── PROVIDED TEXT

Added by Acts 1979, 66th Leg., p. 417, ch. 191, § 1, eff. Sept. 1,
1979. Amended by Acts 1983, 68th Leg., p. 4525, ch. 741, § 2, eff.
Sept. 1, 1983; Acts 1991, 72nd Leg., ch. 113, § 1, eff. Sept. 1,
1991; Acts 1993, 73rd Leg., ch. 900, § 1.01, eff. Sept. 1, 1994.
Amended by Acts 1997, 75th Leg., ch. 165, § 30.239, eff. Sept. 1,
1997.
§ 31.12. Theft of or Tampering With Multichannel Video or
Information Services
(a) A person commits an offense if, without the authorization
of the multichannel video or information services provider, the
person intentionally or knowingly:
(1) makes or maintains a connection, whether physically,
electrically, electronically, or inductively, to:
(A) a cable, wire, or other component of or media attached to
a multichannel video or information services system; or
(B) a television set, videotape recorder, or other receiver
attached to a multichannel video or information system;
(2) attaches, causes to be attached, or maintains the
attachment of a device to:
(A) a cable, wire, or other component of or media attached to
a multichannel video or information services system; or
(B) a television set, videotape recorder, or other receiver
attached to a multichannel video or information services system;
(3) tampers with, modifies, or maintains a modification to a
device installed by a multichannel video or information services
provider; or
(4) tampers with, modifies, or maintains a modification to an
access device or uses that access device or any unauthorized access
device to obtain services from a multichannel video or information
services provider.
(b) In this section:
(1) "Access device," "connection," and "device" mean an access
device, connection, or device wholly or partly designed to make
intelligible an encrypted, encoded, scrambled, or other nonstandard
signal carried by a multichannel video or information services
provider.
(2) "Encrypted, encoded, scrambled, or other nonstandard
signal" means any type of signal or transmission not intended to
produce an intelligible program or service without the use of a
device, signal, or information provided by a multichannel video or
information services provider.

────
── ROWS

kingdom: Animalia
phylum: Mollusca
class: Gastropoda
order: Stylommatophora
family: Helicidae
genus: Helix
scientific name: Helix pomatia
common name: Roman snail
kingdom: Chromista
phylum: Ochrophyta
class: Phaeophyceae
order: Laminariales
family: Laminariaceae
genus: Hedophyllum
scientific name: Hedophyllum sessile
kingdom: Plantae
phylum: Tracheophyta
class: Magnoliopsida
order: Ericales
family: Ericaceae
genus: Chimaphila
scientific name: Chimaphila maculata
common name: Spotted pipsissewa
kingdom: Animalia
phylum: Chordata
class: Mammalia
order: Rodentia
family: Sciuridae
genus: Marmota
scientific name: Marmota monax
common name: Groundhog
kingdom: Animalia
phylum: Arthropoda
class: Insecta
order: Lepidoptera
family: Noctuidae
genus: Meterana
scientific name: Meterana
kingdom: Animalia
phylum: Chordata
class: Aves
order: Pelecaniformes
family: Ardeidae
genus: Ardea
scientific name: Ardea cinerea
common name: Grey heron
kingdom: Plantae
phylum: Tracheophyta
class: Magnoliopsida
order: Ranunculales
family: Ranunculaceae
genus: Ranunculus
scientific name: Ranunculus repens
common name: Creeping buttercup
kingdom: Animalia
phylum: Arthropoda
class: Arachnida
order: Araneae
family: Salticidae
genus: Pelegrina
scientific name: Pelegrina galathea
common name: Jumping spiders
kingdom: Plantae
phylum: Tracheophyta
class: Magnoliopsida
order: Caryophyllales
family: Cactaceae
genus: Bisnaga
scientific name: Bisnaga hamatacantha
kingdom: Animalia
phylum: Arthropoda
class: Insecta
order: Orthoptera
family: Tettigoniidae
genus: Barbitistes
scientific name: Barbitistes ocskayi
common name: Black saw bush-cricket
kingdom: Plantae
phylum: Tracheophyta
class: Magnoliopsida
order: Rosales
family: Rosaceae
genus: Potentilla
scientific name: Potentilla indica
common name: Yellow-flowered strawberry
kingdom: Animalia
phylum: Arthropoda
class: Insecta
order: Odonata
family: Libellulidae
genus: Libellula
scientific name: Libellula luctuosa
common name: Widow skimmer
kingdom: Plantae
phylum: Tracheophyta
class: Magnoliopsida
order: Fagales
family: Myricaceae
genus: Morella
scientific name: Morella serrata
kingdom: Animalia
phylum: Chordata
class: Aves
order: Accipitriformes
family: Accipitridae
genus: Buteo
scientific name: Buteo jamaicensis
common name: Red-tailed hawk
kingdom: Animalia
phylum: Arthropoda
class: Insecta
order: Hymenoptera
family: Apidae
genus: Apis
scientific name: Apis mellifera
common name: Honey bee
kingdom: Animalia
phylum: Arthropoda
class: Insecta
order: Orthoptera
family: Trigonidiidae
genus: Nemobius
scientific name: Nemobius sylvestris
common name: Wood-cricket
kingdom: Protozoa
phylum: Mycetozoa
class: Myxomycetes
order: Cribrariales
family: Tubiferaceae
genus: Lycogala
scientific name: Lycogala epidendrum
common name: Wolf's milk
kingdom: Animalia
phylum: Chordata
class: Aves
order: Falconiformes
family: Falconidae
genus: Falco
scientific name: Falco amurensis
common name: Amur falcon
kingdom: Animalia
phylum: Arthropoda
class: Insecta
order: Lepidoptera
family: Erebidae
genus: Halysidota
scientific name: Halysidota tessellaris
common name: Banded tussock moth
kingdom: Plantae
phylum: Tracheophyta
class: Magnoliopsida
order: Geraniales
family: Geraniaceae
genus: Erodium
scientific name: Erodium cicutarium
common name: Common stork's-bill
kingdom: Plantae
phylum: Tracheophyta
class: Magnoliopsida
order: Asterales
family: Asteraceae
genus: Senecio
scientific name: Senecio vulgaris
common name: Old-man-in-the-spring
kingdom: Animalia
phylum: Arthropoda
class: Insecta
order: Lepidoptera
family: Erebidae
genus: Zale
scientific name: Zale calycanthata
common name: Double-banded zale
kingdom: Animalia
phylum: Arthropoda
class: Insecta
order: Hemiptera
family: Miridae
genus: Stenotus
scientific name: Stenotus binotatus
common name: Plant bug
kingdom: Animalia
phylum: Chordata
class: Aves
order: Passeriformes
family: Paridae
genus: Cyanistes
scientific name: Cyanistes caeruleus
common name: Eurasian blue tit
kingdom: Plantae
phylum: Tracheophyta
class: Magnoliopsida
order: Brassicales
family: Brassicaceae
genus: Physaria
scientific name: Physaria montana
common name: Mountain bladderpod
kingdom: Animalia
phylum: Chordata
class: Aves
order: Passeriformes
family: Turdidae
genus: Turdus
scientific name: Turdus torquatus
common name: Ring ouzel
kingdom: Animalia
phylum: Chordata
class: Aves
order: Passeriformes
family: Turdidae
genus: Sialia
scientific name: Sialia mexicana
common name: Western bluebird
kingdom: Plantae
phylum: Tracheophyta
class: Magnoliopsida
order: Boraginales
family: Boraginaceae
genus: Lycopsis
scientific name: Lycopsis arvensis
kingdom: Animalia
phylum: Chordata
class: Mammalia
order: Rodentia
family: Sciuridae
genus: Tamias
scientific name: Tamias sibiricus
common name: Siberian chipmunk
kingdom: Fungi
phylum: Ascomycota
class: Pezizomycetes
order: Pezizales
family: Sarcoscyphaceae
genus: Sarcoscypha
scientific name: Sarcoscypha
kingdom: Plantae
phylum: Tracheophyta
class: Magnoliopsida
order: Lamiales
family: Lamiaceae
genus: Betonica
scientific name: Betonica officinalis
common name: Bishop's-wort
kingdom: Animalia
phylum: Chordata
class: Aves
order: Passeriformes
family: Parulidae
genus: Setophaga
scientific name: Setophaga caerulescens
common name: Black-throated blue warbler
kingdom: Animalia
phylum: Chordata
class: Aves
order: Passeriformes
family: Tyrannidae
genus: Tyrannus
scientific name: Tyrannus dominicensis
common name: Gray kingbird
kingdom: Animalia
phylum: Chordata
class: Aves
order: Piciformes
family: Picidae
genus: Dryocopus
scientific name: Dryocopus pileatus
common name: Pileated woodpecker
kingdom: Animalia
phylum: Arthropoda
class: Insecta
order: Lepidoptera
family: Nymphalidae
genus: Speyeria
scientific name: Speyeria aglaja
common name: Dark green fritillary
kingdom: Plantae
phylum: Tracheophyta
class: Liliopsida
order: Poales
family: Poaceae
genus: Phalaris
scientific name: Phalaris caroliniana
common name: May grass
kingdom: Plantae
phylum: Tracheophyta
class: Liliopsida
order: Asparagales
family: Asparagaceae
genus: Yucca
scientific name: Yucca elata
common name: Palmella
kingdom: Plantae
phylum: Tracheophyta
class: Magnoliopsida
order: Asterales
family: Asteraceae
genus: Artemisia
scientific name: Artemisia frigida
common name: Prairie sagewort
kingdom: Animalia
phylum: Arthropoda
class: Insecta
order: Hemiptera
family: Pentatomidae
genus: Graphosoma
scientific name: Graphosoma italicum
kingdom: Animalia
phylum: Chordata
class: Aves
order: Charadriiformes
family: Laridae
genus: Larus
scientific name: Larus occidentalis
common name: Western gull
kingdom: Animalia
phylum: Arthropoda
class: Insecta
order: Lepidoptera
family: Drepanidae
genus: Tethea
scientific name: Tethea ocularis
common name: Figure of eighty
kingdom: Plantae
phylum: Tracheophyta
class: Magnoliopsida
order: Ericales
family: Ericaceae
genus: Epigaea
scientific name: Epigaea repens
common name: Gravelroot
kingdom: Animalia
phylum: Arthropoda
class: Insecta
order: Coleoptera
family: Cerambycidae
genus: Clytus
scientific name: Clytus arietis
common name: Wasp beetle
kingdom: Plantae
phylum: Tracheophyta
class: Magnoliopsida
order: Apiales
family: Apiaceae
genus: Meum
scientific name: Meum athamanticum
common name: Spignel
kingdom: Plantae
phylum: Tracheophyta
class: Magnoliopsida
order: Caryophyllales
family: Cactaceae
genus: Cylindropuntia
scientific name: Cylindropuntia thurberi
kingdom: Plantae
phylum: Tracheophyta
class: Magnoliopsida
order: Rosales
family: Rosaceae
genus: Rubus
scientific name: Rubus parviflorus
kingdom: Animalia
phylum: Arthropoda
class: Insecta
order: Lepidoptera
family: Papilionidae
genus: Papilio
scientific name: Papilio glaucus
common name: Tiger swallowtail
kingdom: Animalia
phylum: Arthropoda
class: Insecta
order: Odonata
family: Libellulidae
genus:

────

BRIEF 1 |
Answer these questions from the statute excerpt:
(a) What effective date is given for the 1997 amendment in the history note at the top?
(b) What is the title of § 31.12?
(c) In what four ways, according to subsection (a)(1), can a connection be made?
BRIEF 2 | Output the part of the statute excerpt that opens with the words containing "(b) In this" and closes with "information services provider.".
The records after the statute excerpt are material separate from it.

TASK ANSWER 1 |
(a) Sept. 1, 1997.
(b) Theft of or Tampering With Multichannel Video or Information Services.
(c) Physically, electrically, electronically, or inductively.

TASK ANSWER 2 |
(b) In this section:
(1) "Access device," "connection," and "device" mean an access
device, connection, or device wholly or partly designed to make
intelligible an encrypted, encoded, scrambled, or other nonstandard
signal carried by a multichannel video or information services
provider.
(2) "Encrypted, encoded, scrambled, or other nonstandard
signal" means any type of signal or transmission not intended to
produce an intelligible program or service without the use of a
device, signal, or information provided by a multichannel video or
information services provider.